Sixth Circuit: Single RVM Sufficient for Standing

TCPA Connect

A plaintiff who alleged the receipt of a single ringless voicemail (“RVM”) suffered a concrete injury for purposes of Article III standing, the Sixth Circuit Court of Appeals has ruled.

In his Telephone Consumer Protection Act (TCPA) complaint, plaintiff Matthew Dickson claimed that Direct Energy delivered multiple RVMs to his cell phone in 2017 advertising its services.

One RVM placed on November 3, 2017, explicitly stated that the call was from “Nancy Brown with Direct Energy.” Dickson alleged that he was harmed by the communications because they tied up his phone line, cost him money and were generally a nuisance. He also claimed that the calls disturbed his solitude and invaded his privacy.

Direct Energy retained an expert witness to analyze Dickson’s phone records. The expert concluded that of the 11 RVMs Dickson produced, only the November 3, 2017 RVM was from Direct Energy.

The defendant then moved to dismiss the complaint for lack of standing, arguing that Dickson had suffered no concrete injury. The district court granted the motion, holding that the receipt of a single RVM did not constitute a concrete harm sufficient for Article III standing.

But the Sixth Circuit reached a different conclusion.

Noting that it had not previously considered whether the receipt of a single RVM for commercial purposes constituted concrete harm sufficient to confer standing under the TCPA, the court conducted a two-part inquiry.

First, it considered whether Dickson’s asserted injury “has a close relationship to a harm that has traditionally been regarded as providing a basis for a lawsuit in English or American courts,” as set forth in Spokeo.

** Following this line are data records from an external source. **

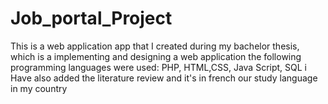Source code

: # Job_portal_Project

This is a web application app that I created during my bachelor thesis, which is a implementing and designing a web application the following programming languages were used:
PHP, HTML,CSS, Java Script, SQL
i Have also added the literature review and it's in french our study language in my country


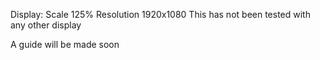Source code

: Display:
Scale 125%
Resolution 1920x1080
This has not been tested with any other display

A guide will be made soon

The court found the Seventh Circuit’s opinion in Gadelhak v. AT&T Services, Inc. instructive, where the federal appellate panel looked to the common law tort of intrusion upon seclusion.

Direct Energy sent an RVM to Dickson’s phone and interjected itself into his private sphere, the Sixth Circuit said, implicating Dickson’s common law right to seclusion.

The Sixth Circuit also distinguished the Eleventh Circuit’s holding in Salcedo v. Hanna—where the court found a single text message to be insufficient to establish Article III standing—explaining that “Spokeo requires a close common-law analogue in kind, not degree.”

As for the second part of the inquiry, the Sixth Circuit considered whether the defendant’s alleged misconduct aligned with the conduct Congress sought to regulate through federal law—and found that it did.

“Here, Dickson alleges that he received [an] unsolicited marketing call from Direct Energy: the November 3 RVM,” the court said. “He also validly maintains that receipt of this message invaded his privacy. His injury therefore falls within the ambit of what Congress deemed to be an actionable harm when it enacted the TCPA.”

With both prongs of the standing analysis satisfied, the court held that Dickson suffered a concrete injury-in-fact sufficient for Article III standing purposes, reversing the district court’s decision dismissing the case.

To read the opinion in Dickson v. Direct Energy, LP, click here.

Why it matters

The Sixth Circuit took a pro-plaintiff position when it found that a single RVM was a concrete injury sufficient to satisfy Article III, holding that an alleged injury should be similar to its common law analogue in kind, not in degree.